### WHAT YOU HAVE TO DO
In the data below, find the line that contains "X92243737Y-39789424D03*" and the line that contains "X91227737Y-42329424D03*". Copy both, plus every line between them, exactly.

[Circuit design text data]

-----

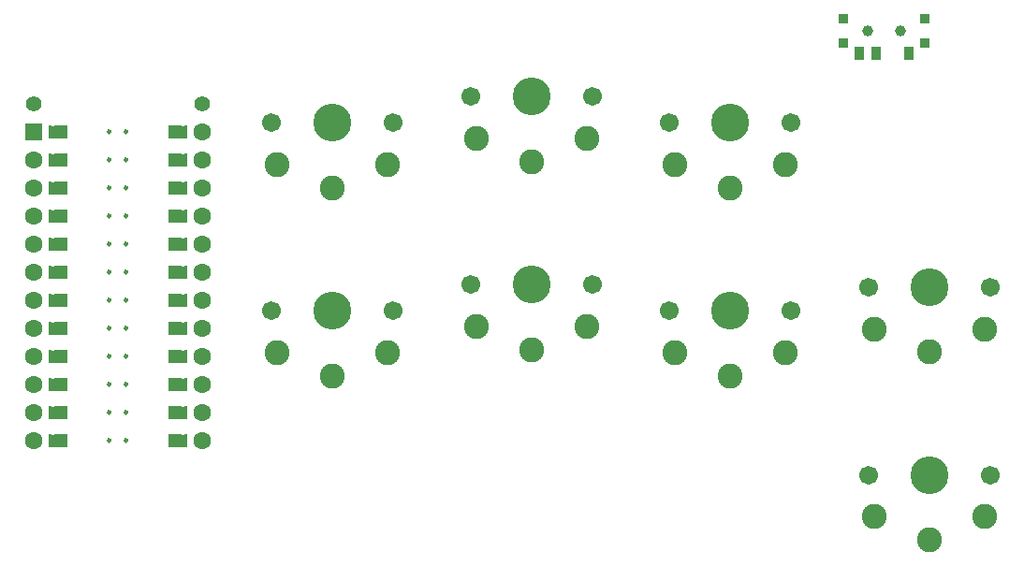
<source format=gbr>
%TF.GenerationSoftware,KiCad,Pcbnew,(6.0.10)*%
%TF.CreationDate,2023-01-30T22:50:37-06:00*%
%TF.ProjectId,mypaintbrush_aggressive,6d797061-696e-4746-9272-7573685f6167,rev?*%
%TF.SameCoordinates,Original*%
%TF.FileFunction,Soldermask,Top*%
%TF.FilePolarity,Negative*%
%FSLAX46Y46*%
G04 Gerber Fmt 4.6, Leading zero omitted, Abs format (unit mm)*
G04 Created by KiCad (PCBNEW (6.0.10)) date 2023-01-30 22:50:37*
%MOMM*%
%LPD*%
G01*
G04 APERTURE LIST*
G04 Aperture macros list*
%AMFreePoly0*
4,1,6,0.600000,0.200000,0.000000,-0.400000,-0.600000,0.200000,-0.600000,0.400000,0.600000,0.400000,0.600000,0.200000,0.600000,0.200000,$1*%
%AMFreePoly1*
4,1,6,0.600000,-0.250000,-0.600000,-0.250000,-0.600000,1.000000,0.000000,0.400000,0.600000,1.000000,0.600000,-0.250000,0.600000,-0.250000,$1*%
G04 Aperture macros list end*
%ADD10C,0.250000*%
%ADD11C,0.100000*%
%ADD12C,3.429000*%
%ADD13C,1.701800*%
%ADD14C,2.262000*%
%ADD15FreePoly0,270.000000*%
%ADD16C,1.600000*%
%ADD17FreePoly0,90.000000*%
%ADD18R,1.600000X1.600000*%
%ADD19FreePoly1,90.000000*%
%ADD20FreePoly1,270.000000*%
%ADD21C,1.397000*%
%ADD22C,1.000000*%
%ADD23R,0.900000X0.900000*%
%ADD24R,0.900000X1.250000*%
G04 APERTURE END LIST*
D10*
%TO.C,U1*%
X87288737Y-42329424D02*
G75*
G03*
X87288737Y-42329424I-125000J0D01*
G01*
X85764737Y-32169424D02*
G75*
G03*
X85764737Y-32169424I-125000J0D01*
G01*
X87288737Y-34709424D02*
G75*
G03*
X87288737Y-34709424I-125000J0D01*
G01*
X87288737Y-29629424D02*
G75*
G03*
X87288737Y-29629424I-125000J0D01*
G01*
X87288737Y-39789424D02*
G75*
G03*
X87288737Y-39789424I-125000J0D01*
G01*
X85764737Y-37249424D02*
G75*
G03*
X85764737Y-37249424I-125000J0D01*
G01*
X85764737Y-39789424D02*
G75*
G03*
X85764737Y-39789424I-125000J0D01*
G01*
X85764737Y-57569424D02*
G75*
G03*
X85764737Y-57569424I-125000J0D01*
G01*
X87288737Y-37249424D02*
G75*
G03*
X87288737Y-37249424I-125000J0D01*
G01*
X87288737Y-32169424D02*
G75*
G03*
X87288737Y-32169424I-125000J0D01*
G01*
X85764737Y-47409424D02*
G75*
G03*
X85764737Y-47409424I-125000J0D01*
G01*
X85764737Y-52489424D02*
G75*
G03*
X85764737Y-52489424I-125000J0D01*
G01*
X85764737Y-44869424D02*
G75*
G03*
X85764737Y-44869424I-125000J0D01*
G01*
X87288737Y-52489424D02*
G75*
G03*
X87288737Y-52489424I-125000J0D01*
G01*
X87288737Y-57569424D02*
G75*
G03*
X87288737Y-57569424I-125000J0D01*
G01*
X85764737Y-29629424D02*
G75*
G03*
X85764737Y-29629424I-125000J0D01*
G01*
X85764737Y-55029424D02*
G75*
G03*
X85764737Y-55029424I-125000J0D01*
G01*
X87288737Y-55029424D02*
G75*
G03*
X87288737Y-55029424I-125000J0D01*
G01*
X87288737Y-47409424D02*
G75*
G03*
X87288737Y-47409424I-125000J0D01*
G01*
X87288737Y-49949424D02*
G75*
G03*
X87288737Y-49949424I-125000J0D01*
G01*
X85764737Y-34709424D02*
G75*
G03*
X85764737Y-34709424I-125000J0D01*
G01*
X85764737Y-49949424D02*
G75*
G03*
X85764737Y-49949424I-125000J0D01*
G01*
X85764737Y-42329424D02*
G75*
G03*
X85764737Y-42329424I-125000J0D01*
G01*
X87288737Y-44869424D02*
G75*
G03*
X87288737Y-44869424I-125000J0D01*
G01*
G36*
X92497737Y-37757424D02*
G01*
X91481737Y-37757424D01*
X91481737Y-36741424D01*
X92497737Y-36741424D01*
X92497737Y-37757424D01*
G37*
D11*
X92497737Y-37757424D02*
X91481737Y-37757424D01*
X91481737Y-36741424D01*
X92497737Y-36741424D01*
X92497737Y-37757424D01*
G36*
X81321737Y-50457424D02*
G01*
X80305737Y-50457424D01*
X80305737Y-49441424D01*
X81321737Y-49441424D01*
X81321737Y-50457424D01*
G37*
X81321737Y-50457424D02*
X80305737Y-50457424D01*
X80305737Y-49441424D01*
X81321737Y-49441424D01*
X81321737Y-50457424D01*
G36*
X81321737Y-42837424D02*
G01*
X80305737Y-42837424D01*
X80305737Y-41821424D01*
X81321737Y-41821424D01*
X81321737Y-42837424D01*
G37*
X81321737Y-42837424D02*
X80305737Y-42837424D01*
X80305737Y-41821424D01*
X81321737Y-41821424D01*
X81321737Y-42837424D01*
G36*
X92497737Y-55537424D02*
G01*
X91481737Y-55537424D01*
X91481737Y-54521424D01*
X92497737Y-54521424D01*
X92497737Y-55537424D01*
G37*
X92497737Y-55537424D02*
X91481737Y-55537424D01*
X91481737Y-54521424D01*
X92497737Y-54521424D01*
X92497737Y-55537424D01*
G36*
X81321737Y-32677424D02*
G01*
X80305737Y-32677424D01*
X80305737Y-31661424D01*
X81321737Y-31661424D01*
X81321737Y-32677424D01*
G37*
X81321737Y-32677424D02*
X80305737Y-32677424D01*
X80305737Y-31661424D01*
X81321737Y-31661424D01*
X81321737Y-32677424D01*
G36*
X81321737Y-30137424D02*
G01*
X80305737Y-30137424D01*
X80305737Y-29121424D01*
X81321737Y-29121424D01*
X81321737Y-30137424D01*
G37*
X81321737Y-30137424D02*
X80305737Y-30137424D01*
X80305737Y-29121424D01*
X81321737Y-29121424D01*
X81321737Y-30137424D01*
G36*
X81321737Y-35217424D02*
G01*
X80305737Y-35217424D01*
X80305737Y-34201424D01*
X81321737Y-34201424D01*
X81321737Y-35217424D01*
G37*
X81321737Y-35217424D02*
X80305737Y-35217424D01*
X80305737Y-34201424D01*
X81321737Y-34201424D01*
X81321737Y-35217424D01*
G36*
X81321737Y-52997424D02*
G01*
X80305737Y-52997424D01*
X80305737Y-51981424D01*
X81321737Y-51981424D01*
X81321737Y-52997424D01*
G37*
X81321737Y-52997424D02*
X80305737Y-52997424D01*
X80305737Y-51981424D01*
X81321737Y-51981424D01*
X81321737Y-52997424D01*
G36*
X81321737Y-45377424D02*
G01*
X80305737Y-45377424D01*
X80305737Y-44361424D01*
X81321737Y-44361424D01*
X81321737Y-45377424D01*
G37*
X81321737Y-45377424D02*
X80305737Y-45377424D01*
X80305737Y-44361424D01*
X81321737Y-44361424D01*
X81321737Y-45377424D01*
G36*
X92497737Y-42837424D02*
G01*
X91481737Y-42837424D01*
X91481737Y-41821424D01*
X92497737Y-41821424D01*
X92497737Y-42837424D01*
G37*
X92497737Y-42837424D02*
X91481737Y-42837424D01*
X91481737Y-41821424D01*
X92497737Y-41821424D01*
X92497737Y-42837424D01*
G36*
X81321737Y-55537424D02*
G01*
X80305737Y-55537424D01*
X80305737Y-54521424D01*
X81321737Y-54521424D01*
X81321737Y-55537424D01*
G37*
X81321737Y-55537424D02*
X80305737Y-55537424D01*
X80305737Y-54521424D01*
X81321737Y-54521424D01*
X81321737Y-55537424D01*
G36*
X92497737Y-35217424D02*
G01*
X91481737Y-35217424D01*
X91481737Y-34201424D01*
X92497737Y-34201424D01*
X92497737Y-35217424D01*
G37*
X92497737Y-35217424D02*
X91481737Y-35217424D01*
X91481737Y-34201424D01*
X92497737Y-34201424D01*
X92497737Y-35217424D01*
G36*
X92497737Y-47917424D02*
G01*
X91481737Y-47917424D01*
X91481737Y-46901424D01*
X92497737Y-46901424D01*
X92497737Y-47917424D01*
G37*
X92497737Y-47917424D02*
X91481737Y-47917424D01*
X91481737Y-46901424D01*
X92497737Y-46901424D01*
X92497737Y-47917424D01*
G36*
X92497737Y-45377424D02*
G01*
X91481737Y-45377424D01*
X91481737Y-44361424D01*
X92497737Y-44361424D01*
X92497737Y-45377424D01*
G37*
X92497737Y-45377424D02*
X91481737Y-45377424D01*
X91481737Y-44361424D01*
X92497737Y-44361424D01*
X92497737Y-45377424D01*
G36*
X92497737Y-30137424D02*
G01*
X91481737Y-30137424D01*
X91481737Y-29121424D01*
X92497737Y-29121424D01*
X92497737Y-30137424D01*
G37*
X92497737Y-30137424D02*
X91481737Y-30137424D01*
X91481737Y-29121424D01*
X92497737Y-29121424D01*
X92497737Y-30137424D01*
G36*
X81321737Y-40297424D02*
G01*
X80305737Y-40297424D01*
X80305737Y-39281424D01*
X81321737Y-39281424D01*
X81321737Y-40297424D01*
G37*
X81321737Y-40297424D02*
X80305737Y-40297424D01*
X80305737Y-39281424D01*
X81321737Y-39281424D01*
X81321737Y-40297424D01*
G36*
X92497737Y-40297424D02*
G01*
X91481737Y-40297424D01*
X91481737Y-39281424D01*
X92497737Y-39281424D01*
X92497737Y-40297424D01*
G37*
X92497737Y-40297424D02*
X91481737Y-40297424D01*
X91481737Y-39281424D01*
X92497737Y-39281424D01*
X92497737Y-40297424D01*
G36*
X81321737Y-37757424D02*
G01*
X80305737Y-37757424D01*
X80305737Y-36741424D01*
X81321737Y-36741424D01*
X81321737Y-37757424D01*
G37*
X81321737Y-37757424D02*
X80305737Y-37757424D01*
X80305737Y-36741424D01*
X81321737Y-36741424D01*
X81321737Y-37757424D01*
G36*
X92497737Y-32677424D02*
G01*
X91481737Y-32677424D01*
X91481737Y-31661424D01*
X92497737Y-31661424D01*
X92497737Y-32677424D01*
G37*
X92497737Y-32677424D02*
X91481737Y-32677424D01*
X91481737Y-31661424D01*
X92497737Y-31661424D01*
X92497737Y-32677424D01*
G36*
X92497737Y-52997424D02*
G01*
X91481737Y-52997424D01*
X91481737Y-51981424D01*
X92497737Y-51981424D01*
X92497737Y-52997424D01*
G37*
X92497737Y-52997424D02*
X91481737Y-52997424D01*
X91481737Y-51981424D01*
X92497737Y-51981424D01*
X92497737Y-52997424D01*
G36*
X92497737Y-58077424D02*
G01*
X91481737Y-58077424D01*
X91481737Y-57061424D01*
X92497737Y-57061424D01*
X92497737Y-58077424D01*
G37*
X92497737Y-58077424D02*
X91481737Y-58077424D01*
X91481737Y-57061424D01*
X92497737Y-57061424D01*
X92497737Y-58077424D01*
G36*
X81321737Y-47917424D02*
G01*
X80305737Y-47917424D01*
X80305737Y-46901424D01*
X81321737Y-46901424D01*
X81321737Y-47917424D01*
G37*
X81321737Y-47917424D02*
X80305737Y-47917424D01*
X80305737Y-46901424D01*
X81321737Y-46901424D01*
X81321737Y-47917424D01*
G36*
X81321737Y-58077424D02*
G01*
X80305737Y-58077424D01*
X80305737Y-57061424D01*
X81321737Y-57061424D01*
X81321737Y-58077424D01*
G37*
X81321737Y-58077424D02*
X80305737Y-58077424D01*
X80305737Y-57061424D01*
X81321737Y-57061424D01*
X81321737Y-58077424D01*
G36*
X92497737Y-50457424D02*
G01*
X91481737Y-50457424D01*
X91481737Y-49441424D01*
X92497737Y-49441424D01*
X92497737Y-50457424D01*
G37*
X92497737Y-50457424D02*
X91481737Y-50457424D01*
X91481737Y-49441424D01*
X92497737Y-49441424D01*
X92497737Y-50457424D01*
%TD*%
D12*
%TO.C,KEY2*%
X123851736Y-26469424D03*
D13*
X129351736Y-26469424D03*
X118351736Y-26469424D03*
D14*
X123851736Y-32369424D03*
X118851736Y-30269424D03*
X128851736Y-30269424D03*
%TD*%
D13*
%TO.C,KEY3*%
X147351738Y-28849426D03*
D12*
X141851738Y-28849426D03*
D13*
X136351738Y-28849426D03*
D14*
X141851738Y-34749426D03*
X146851738Y-32649426D03*
X136851738Y-32649426D03*
%TD*%
D13*
%TO.C,KEY4*%
X154351734Y-43699425D03*
X165351734Y-43699425D03*
D12*
X159851734Y-43699425D03*
D14*
X159851734Y-49599425D03*
X164851734Y-47499425D03*
X154851734Y-47499425D03*
%TD*%
D13*
%TO.C,KEY6*%
X118351738Y-43469424D03*
X129351738Y-43469424D03*
D12*
X123851738Y-43469424D03*
D14*
X123851738Y-49369424D03*
X128851738Y-47269424D03*
X118851738Y-47269424D03*
%TD*%
D13*
%TO.C,KEY7*%
X147351738Y-45849426D03*
X136351738Y-45849426D03*
D12*
X141851738Y-45849426D03*
D14*
X141851738Y-51749426D03*
X146851738Y-49649426D03*
X136851738Y-49649426D03*
%TD*%
D13*
%TO.C,KEY8*%
X165351736Y-60699424D03*
D12*
X159851736Y-60699424D03*
D13*
X154351736Y-60699424D03*
D14*
X159851736Y-66599424D03*
X164851736Y-64499424D03*
X154851736Y-64499424D03*
%TD*%
D13*
%TO.C,KEY1*%
X100351736Y-28849424D03*
X111351736Y-28849424D03*
D12*
X105851736Y-28849424D03*
D14*
X105851736Y-34749424D03*
X110851736Y-32649424D03*
X100851736Y-32649424D03*
%TD*%
D13*
%TO.C,KEY5*%
X100351735Y-45849424D03*
D12*
X105851735Y-45849424D03*
D13*
X111351735Y-45849424D03*
D14*
X105851735Y-51749424D03*
X110851735Y-49649424D03*
X100851735Y-49649424D03*
%TD*%
D15*
%TO.C,U1*%
X92243737Y-44869424D03*
D16*
X78781737Y-52489424D03*
X94021737Y-34709424D03*
D15*
X92243737Y-39789424D03*
D16*
X94021737Y-52489424D03*
X94021737Y-29629424D03*
X94021737Y-37249424D03*
D15*
X92243737Y-47409424D03*
D17*
X80559737Y-29629424D03*
X80559737Y-49949424D03*
D16*
X94021737Y-44869424D03*
D15*
X92243737Y-29629424D03*
D16*
X78781737Y-55029424D03*
D18*
X78781737Y-29629424D03*
D15*
X92243737Y-52489424D03*
D16*
X78781737Y-39789424D03*
X78781737Y-57569424D03*
D17*
X80559737Y-57569424D03*
D15*
X92243737Y-57569424D03*
D16*
X78781737Y-32169424D03*
X78781737Y-37249424D03*
X94021737Y-49949424D03*
D15*
X92243737Y-49949424D03*
D17*
X80559737Y-55029424D03*
D16*
X94021737Y-39789424D03*
D15*
X92243737Y-32169424D03*
D17*
X80559737Y-37249424D03*
D16*
X78781737Y-29629424D03*
X78781737Y-42329424D03*
D17*
X80559737Y-42329424D03*
X80559737Y-44869424D03*
X80559737Y-39789424D03*
D15*
X92243737Y-42329424D03*
D16*
X78781737Y-44869424D03*
D15*
X92243737Y-55029424D03*
X92243737Y-34709424D03*
X92243737Y-37249424D03*
D16*
X94021737Y-47409424D03*
X78781737Y-47409424D03*
D17*
X80559737Y-32169424D03*
X80559737Y-52489424D03*
D16*
X94021737Y-55029424D03*
X78781737Y-49949424D03*
X94021737Y-32169424D03*
D17*
X80559737Y-34709424D03*
D16*
X78781737Y-34709424D03*
X94021737Y-42329424D03*
X94021737Y-57569424D03*
D17*
X80559737Y-47409424D03*
D19*
X81575737Y-29629424D03*
X81575737Y-32169424D03*
X81575737Y-34709424D03*
X81575737Y-37249424D03*
X81575737Y-39789424D03*
X81575737Y-42329424D03*
X81575737Y-44869424D03*
X81575737Y-47409424D03*
X81575737Y-49949424D03*
X81575737Y-52489424D03*
X81575737Y-55029424D03*
X81575737Y-57569424D03*
D20*
X91227737Y-57569424D03*
X91227737Y-55029424D03*
X91227737Y-52489424D03*
X91227737Y-49949424D03*
X91227737Y-47409424D03*
X91227737Y-44869424D03*
X91227737Y-42329424D03*
X91227737Y-39789424D03*
X91227737Y-37249424D03*
X91227737Y-34709424D03*
X91227737Y-32169424D03*
X91227737Y-29629424D03*
%TD*%
D21*
%TO.C,Bat+1*%
X94021737Y-27129424D03*
%TD*%
%TO.C,BatGND1*%
X78781737Y-27129424D03*
%TD*%
D22*
%TO.C,SW_POWER1*%
X157251736Y-20511924D03*
X154251736Y-20511924D03*
D23*
X152051736Y-21611924D03*
X152051736Y-19411924D03*
X159451736Y-21611924D03*
X159451736Y-19411924D03*
D24*
X158001736Y-22586924D03*
X155001736Y-22586923D03*
X153501736Y-22586924D03*
%TD*%
M02*

</source>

-----

### ANSWER SECTION
X92243737Y-39789424D03*
D16*
X94021737Y-52489424D03*
X94021737Y-29629424D03*
X94021737Y-37249424D03*
D15*
X92243737Y-47409424D03*
D17*
X80559737Y-29629424D03*
X80559737Y-49949424D03*
D16*
X94021737Y-44869424D03*
D15*
X92243737Y-29629424D03*
D16*
X78781737Y-55029424D03*
D18*
X78781737Y-29629424D03*
D15*
X92243737Y-52489424D03*
D16*
X78781737Y-39789424D03*
X78781737Y-57569424D03*
D17*
X80559737Y-57569424D03*
D15*
X92243737Y-57569424D03*
D16*
X78781737Y-32169424D03*
X78781737Y-37249424D03*
X94021737Y-49949424D03*
D15*
X92243737Y-49949424D03*
D17*
X80559737Y-55029424D03*
D16*
X94021737Y-39789424D03*
D15*
X92243737Y-32169424D03*
D17*
X80559737Y-37249424D03*
D16*
X78781737Y-29629424D03*
X78781737Y-42329424D03*
D17*
X80559737Y-42329424D03*
X80559737Y-44869424D03*
X80559737Y-39789424D03*
D15*
X92243737Y-42329424D03*
D16*
X78781737Y-44869424D03*
D15*
X92243737Y-55029424D03*
X92243737Y-34709424D03*
X92243737Y-37249424D03*
D16*
X94021737Y-47409424D03*
X78781737Y-47409424D03*
D17*
X80559737Y-32169424D03*
X80559737Y-52489424D03*
D16*
X94021737Y-55029424D03*
X78781737Y-49949424D03*
X94021737Y-32169424D03*
D17*
X80559737Y-34709424D03*
D16*
X78781737Y-34709424D03*
X94021737Y-42329424D03*
X94021737Y-57569424D03*
D17*
X80559737Y-47409424D03*
D19*
X81575737Y-29629424D03*
X81575737Y-32169424D03*
X81575737Y-34709424D03*
X81575737Y-37249424D03*
X81575737Y-39789424D03*
X81575737Y-42329424D03*
X81575737Y-44869424D03*
X81575737Y-47409424D03*
X81575737Y-49949424D03*
X81575737Y-52489424D03*
X81575737Y-55029424D03*
X81575737Y-57569424D03*
D20*
X91227737Y-57569424D03*
X91227737Y-55029424D03*
X91227737Y-52489424D03*
X91227737Y-49949424D03*
X91227737Y-47409424D03*
X91227737Y-44869424D03*
X91227737Y-42329424D03*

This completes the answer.